Most glorious night! Thou wert not sent for slumber!*
With the mercury in the thermometer at last registering temperatures above zero degrees Celsius after a record breaking average of minus one for December, wildlife has once again resumed its normal order. However, darkness still takes hold in the late afternoon and so the nocturnal habits of creatures are all the more noticeable at this time of year.
“Then nightly sings the staring owl – tu-who, tu-whit, tu-who”
As children we learn that owls make a tu-whit tu-who sound. In fact this is a corruption of the actual exchange from a pair of tawny owls calling to each other. The origin of this phonetic variation can be traced back to Shakespeare who coined it in Love’s Labours Lost. In fact the Bard slightly corrupted the phonetic spelling to fit witticisms within his prose! In reality the female typically sounds-off with a kee-wick and the other responding with a whu-whu.
In January, as dusk falls, last year’s tawny owls start to search out a new territory, having half-slept through the daylight hours typically wedged in the crutch of two boughs of a mature tree. They are, seemingly, content to be in full sight during the daytime and assert their presence as dusk descends. Come across an owl in such a position and it will rarely budge: instead will look straight at you with an unstinting stare. Their favourite roost is a clue to their alternative and older name of wood owl. Two birds in the same vicinity may be heard to engage in a rapid exchange of calls, trying to out-call each other with one eventually asserting its dominance and gaining or retaining territory. The tawny owl is the most catholic of owls when it comes to its prey and there is plenty of variety around at this time of year: worms, mice, voles, stoats, rabbits and small birds.
If you stray outside on calm evenings around dusk, the muffled sounds of dry leaves rustling and small twigs snapping can set the hairs erect on the back of your neck. More often than not, stepping through the undergrowth is a muntjac nonchalantly nibbling on green shoots. Startle one that turns out to be a male and you may be rewarded with a sudden bark as it retreats to a thicket. As we know only too well, once the barking has started it seems unable to know when to stop and we are treated to a serenade of increasingly indignant rasping shouts every 30 seconds or so.
Another mammal that makes its presence felt at night around this time is the fox. The male bark is a repetitive raff-raff-raff as it does the rounds reinforcing the extent of its considerable territory. Meanwhile the female may respond with one of those ear-piercing screams which are, in effect, a come hither signal to the males that they are in season.
In February, badger cubs will be born and the mothers become increasingly active making efforts to forage for the additional food needed to support their offspring. The testosterone levels of male badgers increase during the late winter as they seek to add to their dynasty. Together they are frequent visitors to our garden and often the first indication of their arrival is the hoarse grunting and growling as they skirmish and scrap for food along the hedgerow.
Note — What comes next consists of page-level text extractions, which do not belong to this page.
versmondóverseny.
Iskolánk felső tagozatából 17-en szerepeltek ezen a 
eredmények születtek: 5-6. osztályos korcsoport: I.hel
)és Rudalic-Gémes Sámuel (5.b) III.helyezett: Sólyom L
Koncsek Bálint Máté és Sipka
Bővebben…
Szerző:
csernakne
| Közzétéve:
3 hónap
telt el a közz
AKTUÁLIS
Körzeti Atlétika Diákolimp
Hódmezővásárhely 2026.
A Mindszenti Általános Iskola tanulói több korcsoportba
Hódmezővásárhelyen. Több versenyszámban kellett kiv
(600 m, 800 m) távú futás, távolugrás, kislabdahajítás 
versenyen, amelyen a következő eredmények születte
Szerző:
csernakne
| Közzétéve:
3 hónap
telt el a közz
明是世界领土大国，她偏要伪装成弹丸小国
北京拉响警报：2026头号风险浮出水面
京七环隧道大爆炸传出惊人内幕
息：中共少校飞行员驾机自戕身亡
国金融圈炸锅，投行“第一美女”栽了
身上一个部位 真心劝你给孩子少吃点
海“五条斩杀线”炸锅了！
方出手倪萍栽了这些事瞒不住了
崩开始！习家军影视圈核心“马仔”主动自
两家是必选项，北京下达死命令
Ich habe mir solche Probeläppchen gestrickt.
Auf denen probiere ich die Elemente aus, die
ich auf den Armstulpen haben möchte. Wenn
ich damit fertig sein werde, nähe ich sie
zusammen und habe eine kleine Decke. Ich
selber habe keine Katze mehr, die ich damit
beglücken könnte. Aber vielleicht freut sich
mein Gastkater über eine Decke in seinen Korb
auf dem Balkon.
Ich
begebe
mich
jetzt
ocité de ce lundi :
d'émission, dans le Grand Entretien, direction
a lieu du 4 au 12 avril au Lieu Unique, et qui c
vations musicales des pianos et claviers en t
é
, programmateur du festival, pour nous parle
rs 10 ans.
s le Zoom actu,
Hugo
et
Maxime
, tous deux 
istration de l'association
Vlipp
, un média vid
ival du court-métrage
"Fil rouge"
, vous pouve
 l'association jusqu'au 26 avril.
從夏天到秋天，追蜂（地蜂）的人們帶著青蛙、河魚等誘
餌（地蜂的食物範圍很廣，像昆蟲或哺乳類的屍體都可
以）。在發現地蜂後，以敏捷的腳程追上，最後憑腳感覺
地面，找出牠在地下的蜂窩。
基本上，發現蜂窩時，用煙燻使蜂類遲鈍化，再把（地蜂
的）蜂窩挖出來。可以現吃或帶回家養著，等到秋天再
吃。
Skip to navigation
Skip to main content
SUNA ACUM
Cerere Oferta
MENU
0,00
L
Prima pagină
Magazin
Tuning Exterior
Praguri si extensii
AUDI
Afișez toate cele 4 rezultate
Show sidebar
There are very few species of insect that thrive during the months of December, January and February. Moths almost exclusively require a much higher ambient temperature. One of the rare exceptions is the winter moth, which is on the wing for the next month or so – or to be accurate only the male flies as the female is wingless. The females stay put, emitting a powerful pheromone which can attract male moths from over a mile or so away. After mating the female lays large numbers of eggs in the deeper crevices of bark or on the scale leaves of leaf buds and remain dormant until the early spring when temperatures reach 13°C. The caterpillars, known as ‘loopers’ because they can move rapidly by pulling their rear end towards their heads with the middle section forming a vertical loop, feed on the leaves of most trees. They are so numerous that they provide a major source of food for insectivorous birds such as blue tits when they build nests and rear chicks.
Frogs and toads awake from their stupor or semi-hibernated state and use the cover of darkness to return to their favourite pond or ditch to mate. During the nocturnal hours of February they can create quite a stir across the water surface as males clamber for position in their pursuit of females.
Finally, I heard on the radio the other day an old farmer who recalled, in the pre-warfarin days when hayricks were in vogue, describing how armies of brown rats moved from field to field at night. Apparently if the wind was in the right (or is it wrong) direction, there was a distinctive pungent odour as a mischief of over 200 rats rolled past you. Today, while the number of city rats has remained stable, the quantum of rurally-based rats has declined considerably. Still I guess this is not a sight or smell for the squeamish!
So take an opportunity to appreciate the darkness and the wildlife that inhabits it at this time of year.